Kiki Club thought it had cracked the subletting code. The Auckland-founded startup launched in New York City in 2023 with a dating app-style matching system that promised to let renters sublet their spaces for up to six months while traveling. But instead of disrupting the market, Kiki found itself on the wrong side of some of the country's strictest rental regulations.
The New York Mayor's Office of Special Enforcement announced Wednesday that the Blackbird Ventures-backed startup agreed to pay over $152,000 to settle charges for violating Local Law 18 - NYC's 2022 short-term rental legislation that essentially demolished the city's Airbnb market. The law requires hosts to register with the city and stay in the same unit as guests, among other restrictions that caused an 85% drop in short-term rentals when it took effect.
"This settlement sends a clear message: If you are a company that facilitates short-term rentals, ignoring city laws will be an expensive proposition," Christian Klossner, executive director of the OSE, said in a statement. "Kiki Club acted as a clandestine conduit for unregistered and illegal short-term rentals, directly undermining the city's efforts to protect tenants and preserve permanent housing."
The charges paint a picture of systematic non-compliance. According to the OSE, Kiki failed to submit quarterly reports of short-term rental transactions for eligible listings and didn't verify nearly 400 short-term rental transactions through the city's required verification system. Under Local Law 18, booking platforms face penalties of $1,500 or three times the revenue earned for each unverified transaction.
Kiki's troubles weren't entirely unexpected. A company spokesperson previously told SmartCompany that they were aware of operating in a "gray regulatory area." That acknowledgment suggests the startup knew the risks but proceeded anyway, betting they could navigate the regulatory maze or that enforcement would be lax.
The regulatory crackdown on short-term rentals reflects broader tensions between innovation and housing policy. New York City implemented Local Law 18 specifically to preserve permanent housing stock and protect tenants from illegal conversions. The law's impact was immediate and severe - platforms like Airbnb saw their NYC listings plummet as hosts found compliance too burdensome.

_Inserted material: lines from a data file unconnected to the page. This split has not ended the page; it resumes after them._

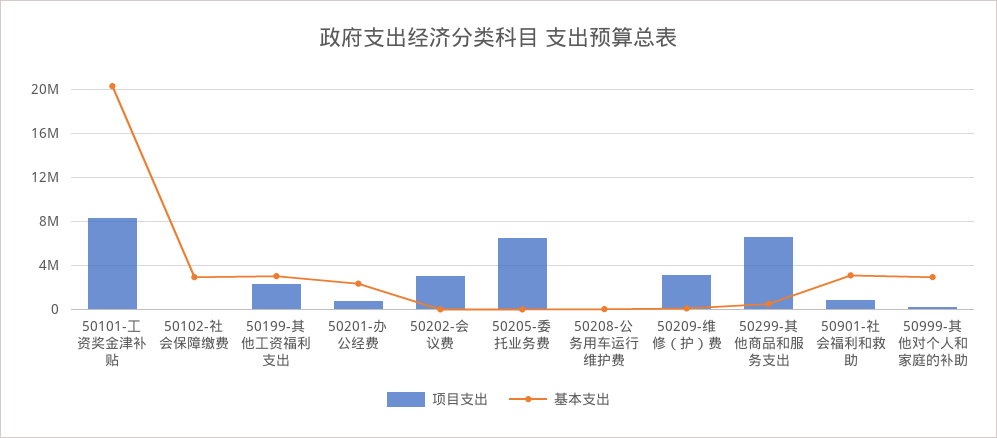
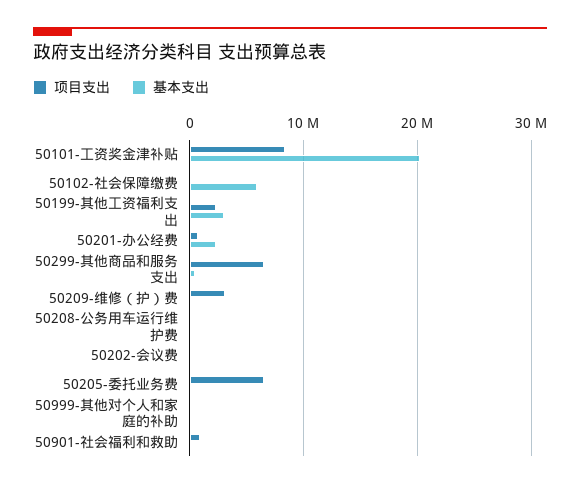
  {
    "项目支出": {
      "50101-工资奖金津补贴": 8000000,
      "50102-社会保障缴费": 0,
      "50199-其他工资福利支出": 2000000,
      "50201-办公经费": 1000000,
-     "50202-会议费": 3000000,
+     "50202-会议费": 0,
      "50205-委托业务费": 7000000,
      "50208-公务用车运行维护费": 0,
      "50209-维修（护）费": 3000000,
      "50299-其他商品和服务支出": 7000000,
      "50901-社会福利和救助": 1000000,
      "50999-其他对个人和家庭的补助": 0
    },
    "基本支出": {
      "50101-工资奖金津补贴": 20000000,
-     "50102-社会保障缴费": 3000000,
+     "50102-社会保障缴费": 6000000,
      "50199-其他工资福利支出": 3000000,
      "50201-办公经费": 2000000,
      "50202-会议费": 0,
      "50205-委托业务费": 0,
      "50208-公务用车运行维护费": 0,
      "50209-维修（护）费": 0,
      "50299-其他商品和服务支出": 1000000,
-     "50901-社会福利和救助": 3000000,
+     "50901-社会福利和救助": 0,
-     "50999-其他对个人和家庭的补助": 3000000
+     "50999-其他对个人和家庭的补助": 0
    }
  }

For PropTech startups, Kiki's fate serves as a cautionary tale about regulatory arbitrage. The company's model - peer-to-peer subletting with extended stays - seemed to occupy a different niche than traditional short-term rentals. But regulators saw through the distinction, treating any facilitated short-term accommodation as subject to the same rules.
What makes this case particularly interesting is Kiki's response to the setback. Rather than retreating from regulated markets, the startup announced its London launch in June, just as it was shutting down NYC operations. The UK market presents its own regulatory challenges, with penalties for illegal renting including up to five years in prison or hefty fines.
The timing suggests either remarkable confidence in their ability to navigate UK regulations or a concerning pattern of regulatory risk-taking. London's rental market operates under different rules than NYC, but the fundamental challenge remains: how do you build a platform business in heavily regulated housing markets without becoming a compliance nightmare?
Industry observers note that successful PropTech companies increasingly invest heavily in legal and compliance infrastructure from day one. Companies that treat regulation as an afterthought often find themselves facing exactly the kind of enforcement action that just cost Kiki six figures.
Kiki Club's $152,000 settlement with NYC highlights the growing regulatory pressure facing PropTech startups operating in gray areas of housing law. While the company has pivoted to London, the case demonstrates that regulatory compliance can't be an afterthought for platforms facilitating real estate transactions. As cities worldwide tighten short-term rental regulations to address housing crises, startups in this space will need to prioritize legal infrastructure alongside product development - or risk facing similar expensive lessons.